A produce executive walks through a spinach field 10 miles outside of Salinas, Calif. The recent E. coli outbreak has harmed the entire spinach industry.

A week after the first cases were called in to the Centers for Disease Control (CDC), health officials have finally found what they believe could be the smoking gun in the 23-state outbreak of spinach-related E. coli poisoning. Until Wednesday, investigators at the CDC and the Food and Drug Administration (FDA) had only suspected that fresh, bagged spinach had caused nearly 150 people to fall ill, and led to one death, from the bacterial infection. Researchers had not been able to trace the bacteria to fresh spinach until they tested one of several opened bags of the leafy vegetable from the homes of sickened people. DNA fingerprinting confirmed not only the presence of E. coli, but also linked the bacteria found on the spinach to the same ones isolated from patients. This new information allowed health officials to trace the source of the outbreak to three produce-growing counties in California: Monterey, San Benito and Santa Clara.

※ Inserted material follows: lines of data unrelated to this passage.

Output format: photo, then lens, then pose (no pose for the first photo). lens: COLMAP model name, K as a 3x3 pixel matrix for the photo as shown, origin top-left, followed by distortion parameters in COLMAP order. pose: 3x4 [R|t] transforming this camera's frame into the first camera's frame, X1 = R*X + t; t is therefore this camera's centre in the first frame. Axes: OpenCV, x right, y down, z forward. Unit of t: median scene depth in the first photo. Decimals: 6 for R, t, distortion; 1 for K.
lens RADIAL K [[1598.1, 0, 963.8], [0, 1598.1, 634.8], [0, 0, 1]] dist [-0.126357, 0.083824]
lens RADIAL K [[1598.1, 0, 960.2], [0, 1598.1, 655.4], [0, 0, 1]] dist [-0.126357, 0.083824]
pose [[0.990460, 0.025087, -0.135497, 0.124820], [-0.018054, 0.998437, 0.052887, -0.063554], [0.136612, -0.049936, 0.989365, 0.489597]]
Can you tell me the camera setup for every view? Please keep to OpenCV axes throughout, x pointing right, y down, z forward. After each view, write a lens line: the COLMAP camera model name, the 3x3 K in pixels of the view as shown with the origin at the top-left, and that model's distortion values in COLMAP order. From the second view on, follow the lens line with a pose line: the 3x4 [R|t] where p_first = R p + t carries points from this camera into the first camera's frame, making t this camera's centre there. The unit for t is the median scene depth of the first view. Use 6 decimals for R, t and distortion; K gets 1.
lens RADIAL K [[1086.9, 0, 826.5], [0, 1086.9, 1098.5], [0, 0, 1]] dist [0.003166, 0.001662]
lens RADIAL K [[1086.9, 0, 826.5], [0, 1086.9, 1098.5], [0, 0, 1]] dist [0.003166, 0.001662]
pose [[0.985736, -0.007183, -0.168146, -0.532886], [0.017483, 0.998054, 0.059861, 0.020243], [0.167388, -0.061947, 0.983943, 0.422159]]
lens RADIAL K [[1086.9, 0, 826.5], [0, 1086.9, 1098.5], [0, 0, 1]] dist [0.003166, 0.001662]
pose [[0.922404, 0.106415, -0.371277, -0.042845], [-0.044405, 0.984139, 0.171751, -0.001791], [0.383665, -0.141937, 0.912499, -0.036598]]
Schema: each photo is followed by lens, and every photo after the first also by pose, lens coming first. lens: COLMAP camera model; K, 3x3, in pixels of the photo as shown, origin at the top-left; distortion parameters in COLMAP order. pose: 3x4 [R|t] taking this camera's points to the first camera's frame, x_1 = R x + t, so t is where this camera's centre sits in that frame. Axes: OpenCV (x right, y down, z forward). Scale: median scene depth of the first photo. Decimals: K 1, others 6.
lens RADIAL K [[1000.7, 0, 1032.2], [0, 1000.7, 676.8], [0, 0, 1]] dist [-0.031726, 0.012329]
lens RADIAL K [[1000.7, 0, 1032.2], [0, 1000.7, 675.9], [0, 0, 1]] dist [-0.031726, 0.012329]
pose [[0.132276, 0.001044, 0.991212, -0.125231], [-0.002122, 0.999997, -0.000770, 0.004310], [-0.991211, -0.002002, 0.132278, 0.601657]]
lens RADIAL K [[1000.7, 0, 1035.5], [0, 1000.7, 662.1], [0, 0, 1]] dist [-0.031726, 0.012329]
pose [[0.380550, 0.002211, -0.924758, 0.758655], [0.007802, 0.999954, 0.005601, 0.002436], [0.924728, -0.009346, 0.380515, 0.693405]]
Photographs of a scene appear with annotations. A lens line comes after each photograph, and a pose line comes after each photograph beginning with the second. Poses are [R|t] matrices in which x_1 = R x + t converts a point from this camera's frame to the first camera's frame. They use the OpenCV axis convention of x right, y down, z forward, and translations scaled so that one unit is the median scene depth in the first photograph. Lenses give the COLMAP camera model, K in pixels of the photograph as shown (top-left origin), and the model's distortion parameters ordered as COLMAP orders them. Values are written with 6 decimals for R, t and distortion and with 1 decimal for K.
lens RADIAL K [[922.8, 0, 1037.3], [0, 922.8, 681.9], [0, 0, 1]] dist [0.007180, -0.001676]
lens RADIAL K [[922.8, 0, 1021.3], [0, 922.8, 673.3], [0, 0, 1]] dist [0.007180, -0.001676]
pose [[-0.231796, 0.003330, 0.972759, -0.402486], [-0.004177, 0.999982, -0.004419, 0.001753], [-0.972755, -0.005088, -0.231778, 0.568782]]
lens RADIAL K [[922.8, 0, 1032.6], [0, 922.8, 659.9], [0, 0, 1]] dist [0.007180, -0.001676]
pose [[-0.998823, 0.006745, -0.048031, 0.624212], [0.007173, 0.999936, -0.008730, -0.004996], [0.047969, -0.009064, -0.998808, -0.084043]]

Investigators still don't know how the greens became contaminated with E. coli 0157, but they have descended on the Salinas Valley, which local farmers proudly call the Salad Bowl to the World. Because E. coli normally originates from the feces of people or animals, a team from the FDA is inspecting sanitation procedures used both in the fields and in processing plants, and looking into water-quality logs and even weather patterns, to determine if flooding or poor drainage caused contaminated runoff to bring the bacteria into contact with produce.

So far, flooding seems to be a reasonable explanation for the contamination, and earlier studies have found that it doesn't take much to taint growing produce. In 2004, Michael Doyle, director of the Center for Food Safety at University of Georgia, documented how long E. coli 0157 remained on produce such as carrots and green onions when these vegetables were planted in composted manure that his team had intentionally contaminated with E. coli. "We found that you only have to apply contaminated irrigation water once, and the E. coli can still get into the soil and then contaminate that produce as it is growing," he says. Depending on how long the produce remained in the ground, says Doyle, the bug stuck to the food for as long as 140 days. That's well beyond the period at which it would be harvested — meaning that if the produce isn't treated and cleaned properly, the bacteria have a good chance of hitching a ride all the way to a salad plate.

Even more disturbing are recent studies showing that the bacteria may not be content to just live on the surface of produce, and may actually set up shop inside plant tissues, making them impossible to eliminate with a simple dousing in a chlorine bath, the current way that most fresh produce is cleaned. Eric Triplett, chair of microbiology and cell science at University of Florida, has published two studies documenting the ability of bacteria like salmonella to travel into a plant through its root system. "We just inoculate the roots and up they go, they fully colonize all over the plant," he told TIME.

If bacteria can routinely burrow into produce this way, that means that standards regulating ready-to-eat produce need to get even stricter. Potential sources of bacterial contamination, from animal droppings to improperly drained fields or unclean irrigation systems, should be monitored more tightly if the $2.6 billion prewashed salad industry is to survive. Already, some spinach farmers in California have plowed their spinach fields under, convinced that for the time being at least, no one will be eager to eat their greens.